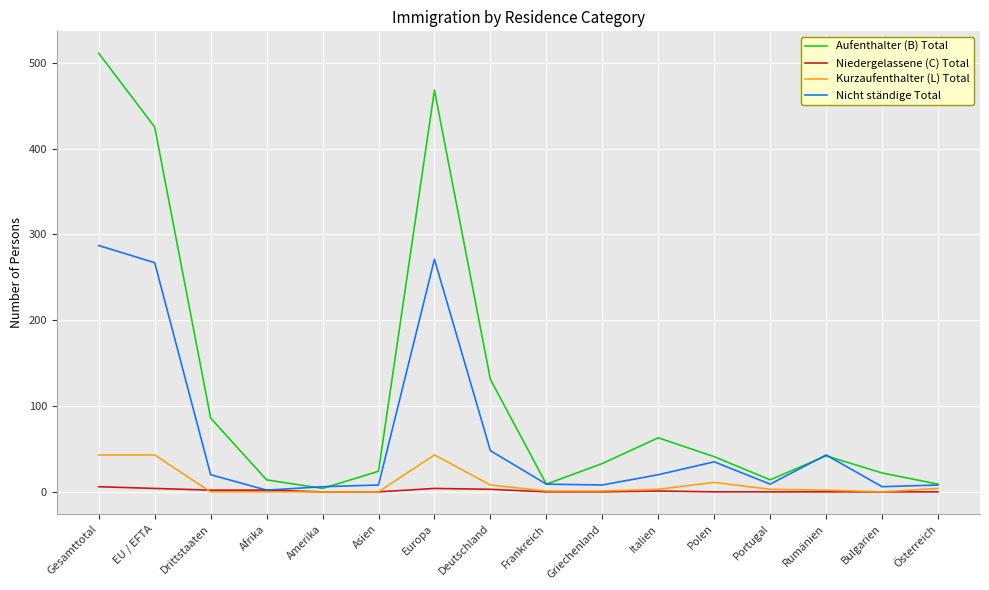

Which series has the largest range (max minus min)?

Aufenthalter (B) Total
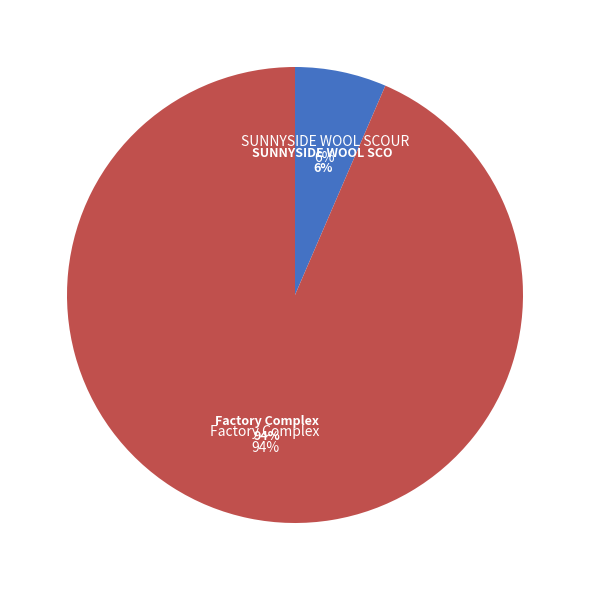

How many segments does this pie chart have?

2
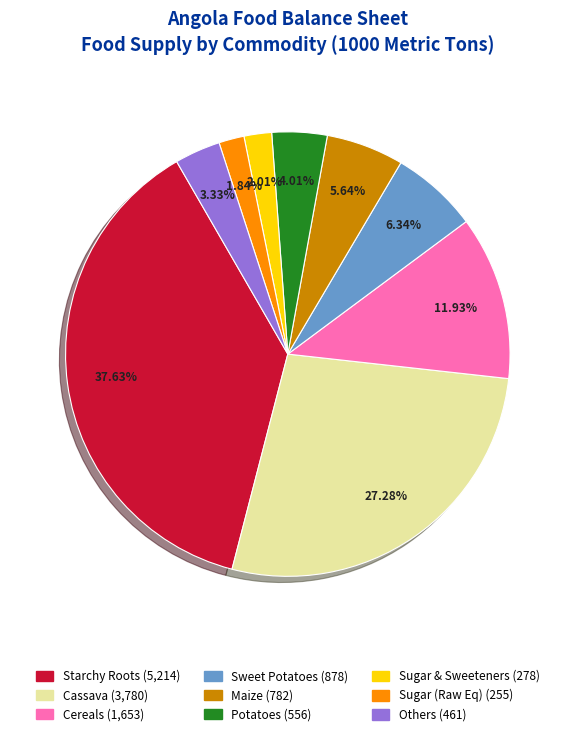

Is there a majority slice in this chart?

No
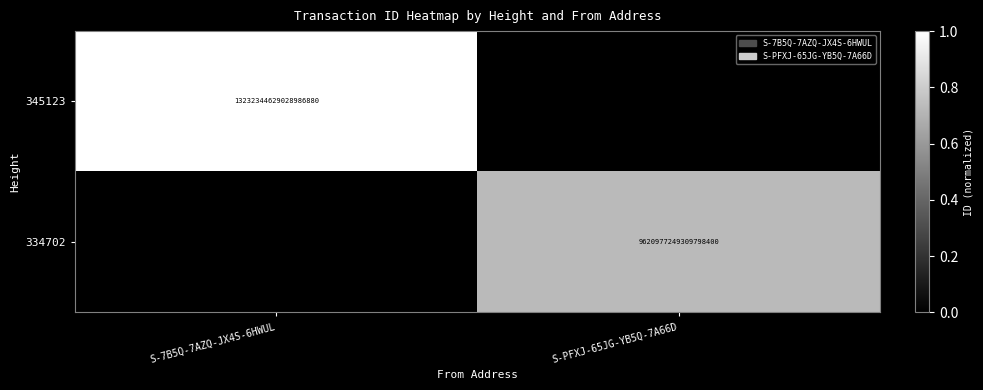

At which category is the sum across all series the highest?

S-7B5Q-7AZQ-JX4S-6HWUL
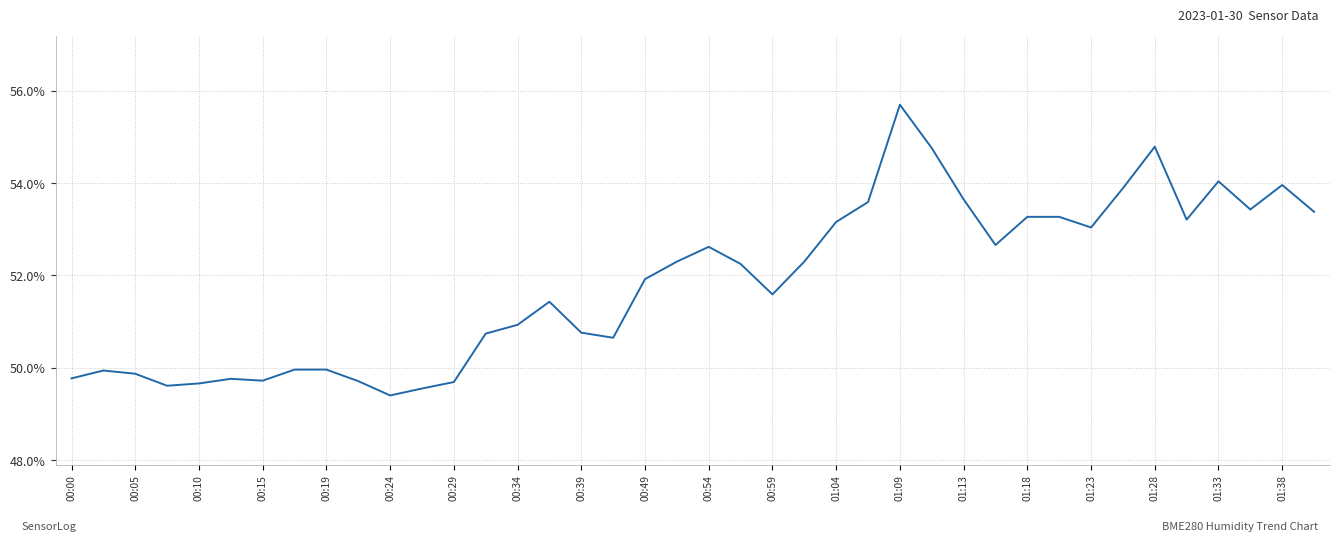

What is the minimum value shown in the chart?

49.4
• • • • •
РАБОЧЕЕ ЗАДАНИЕ
Отфильтруйте записи и выпишите полностью каждую строку, где встречается слово «this». Регистр букв учитывается.

ОТВЕТ НА ЗАДАНИЕ
How many segments does this pie chart have?
Is there a majority slice in this chart?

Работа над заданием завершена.